Problem:
Once the pictures are removed, restate the data below word for word.

Data provided:
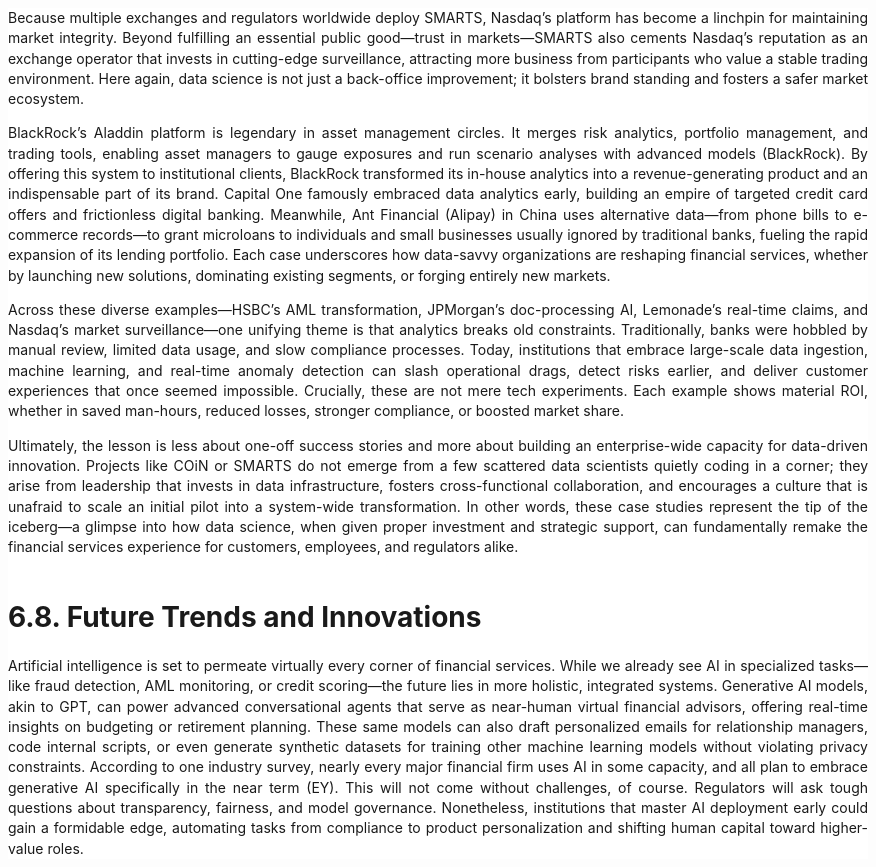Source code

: <p style="text-align: justify;">
Because multiple exchanges and regulators worldwide deploy SMARTS, Nasdaq’s platform has become a linchpin for maintaining market integrity. Beyond fulfilling an essential public good—trust in markets—SMARTS also cements Nasdaq’s reputation as an exchange operator that invests in cutting-edge surveillance, attracting more business from participants who value a stable trading environment. Here again, data science is not just a back-office improvement; it bolsters brand standing and fosters a safer market ecosystem.
</p>

<p style="text-align: justify;">
BlackRock’s Aladdin platform is legendary in asset management circles. It merges risk analytics, portfolio management, and trading tools, enabling asset managers to gauge exposures and run scenario analyses with advanced models (BlackRock). By offering this system to institutional clients, BlackRock transformed its in-house analytics into a revenue-generating product and an indispensable part of its brand. Capital One famously embraced data analytics early, building an empire of targeted credit card offers and frictionless digital banking. Meanwhile, Ant Financial (Alipay) in China uses alternative data—from phone bills to e-commerce records—to grant microloans to individuals and small businesses usually ignored by traditional banks, fueling the rapid expansion of its lending portfolio. Each case underscores how data-savvy organizations are reshaping financial services, whether by launching new solutions, dominating existing segments, or forging entirely new markets.
</p>

<p style="text-align: justify;">
Across these diverse examples—HSBC’s AML transformation, JPMorgan’s doc-processing AI, Lemonade’s real-time claims, and Nasdaq’s market surveillance—one unifying theme is that analytics breaks old constraints. Traditionally, banks were hobbled by manual review, limited data usage, and slow compliance processes. Today, institutions that embrace large-scale data ingestion, machine learning, and real-time anomaly detection can slash operational drags, detect risks earlier, and deliver customer experiences that once seemed impossible. Crucially, these are not mere tech experiments. Each example shows material ROI, whether in saved man-hours, reduced losses, stronger compliance, or boosted market share.
</p>

<p style="text-align: justify;">
Ultimately, the lesson is less about one-off success stories and more about building an enterprise-wide capacity for data-driven innovation. Projects like COiN or SMARTS do not emerge from a few scattered data scientists quietly coding in a corner; they arise from leadership that invests in data infrastructure, fosters cross-functional collaboration, and encourages a culture that is unafraid to scale an initial pilot into a system-wide transformation. In other words, these case studies represent the tip of the iceberg—a glimpse into how data science, when given proper investment and strategic support, can fundamentally remake the financial services experience for customers, employees, and regulators alike.
</p>

# 6.8. Future Trends and Innovations
<p style="text-align: justify;">
Artificial intelligence is set to permeate virtually every corner of financial services. While we already see AI in specialized tasks—like fraud detection, AML monitoring, or credit scoring—the future lies in more holistic, integrated systems. Generative AI models, akin to GPT, can power advanced conversational agents that serve as near-human virtual financial advisors, offering real-time insights on budgeting or retirement planning. These same models can also draft personalized emails for relationship managers, code internal scripts, or even generate synthetic datasets for training other machine learning models without violating privacy constraints. According to one industry survey, nearly every major financial firm uses AI in some capacity, and all plan to embrace generative AI specifically in the near term (EY). This will not come without challenges, of course. Regulators will ask tough questions about transparency, fairness, and model governance. Nonetheless, institutions that master AI deployment early could gain a formidable edge, automating tasks from compliance to product personalization and shifting human capital toward higher-value roles.
</p>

Task response:
Source code

: <p style="text-align: justify;">
Because multiple exchanges and regulators worldwide deploy SMARTS, Nasdaq’s platform has become a linchpin for maintaining market integrity. Beyond fulfilling an essential public good—trust in markets—SMARTS also cements Nasdaq’s reputation as an exchange operator that invests in cutting-edge surveillance, attracting more business from participants who value a stable trading environment. Here again, data science is not just a back-office improvement; it bolsters brand standing and fosters a safer market ecosystem.
</p>

<p style="text-align: justify;">
BlackRock’s Aladdin platform is legendary in asset management circles. It merges risk analytics, portfolio management, and trading tools, enabling asset managers to gauge exposures and run scenario analyses with advanced models (BlackRock). By offering this system to institutional clients, BlackRock transformed its in-house analytics into a revenue-generating product and an indispensable part of its brand. Capital One famously embraced data analytics early, building an empire of targeted credit card offers and frictionless digital banking. Meanwhile, Ant Financial (Alipay) in China uses alternative data—from phone bills to e-commerce records—to grant microloans to individuals and small businesses usually ignored by traditional banks, fueling the rapid expansion of its lending portfolio. Each case underscores how data-savvy organizations are reshaping financial services, whether by launching new solutions, dominating existing segments, or forging entirely new markets.
</p>

<p style="text-align: justify;">
Across these diverse examples—HSBC’s AML transformation, JPMorgan’s doc-processing AI, Lemonade’s real-time claims, and Nasdaq’s market surveillance—one unifying theme is that analytics breaks old constraints. Traditionally, banks were hobbled by manual review, limited data usage, and slow compliance processes. Today, institutions that embrace large-scale data ingestion, machine learning, and real-time anomaly detection can slash operational drags, detect risks earlier, and deliver customer experiences that once seemed impossible. Crucially, these are not mere tech experiments. Each example shows material ROI, whether in saved man-hours, reduced losses, stronger compliance, or boosted market share.
</p>

<p style="text-align: justify;">
Ultimately, the lesson is less about one-off success stories and more about building an enterprise-wide capacity for data-driven innovation. Projects like COiN or SMARTS do not emerge from a few scattered data scientists quietly coding in a corner; they arise from leadership that invests in data infrastructure, fosters cross-functional collaboration, and encourages a culture that is unafraid to scale an initial pilot into a system-wide transformation. In other words, these case studies represent the tip of the iceberg—a glimpse into how data science, when given proper investment and strategic support, can fundamentally remake the financial services experience for customers, employees, and regulators alike.
</p>

# 6.8. Future Trends and Innovations
<p style="text-align: justify;">
Artificial intelligence is set to permeate virtually every corner of financial services. While we already see AI in specialized tasks—like fraud detection, AML monitoring, or credit scoring—the future lies in more holistic, integrated systems. Generative AI models, akin to GPT, can power advanced conversational agents that serve as near-human virtual financial advisors, offering real-time insights on budgeting or retirement planning. These same models can also draft personalized emails for relationship managers, code internal scripts, or even generate synthetic datasets for training other machine learning models without violating privacy constraints. According to one industry survey, nearly every major financial firm uses AI in some capacity, and all plan to embrace generative AI specifically in the near term (EY). This will not come without challenges, of course. Regulators will ask tough questions about transparency, fairness, and model governance. Nonetheless, institutions that master AI deployment early could gain a formidable edge, automating tasks from compliance to product personalization and shifting human capital toward higher-value roles.
</p>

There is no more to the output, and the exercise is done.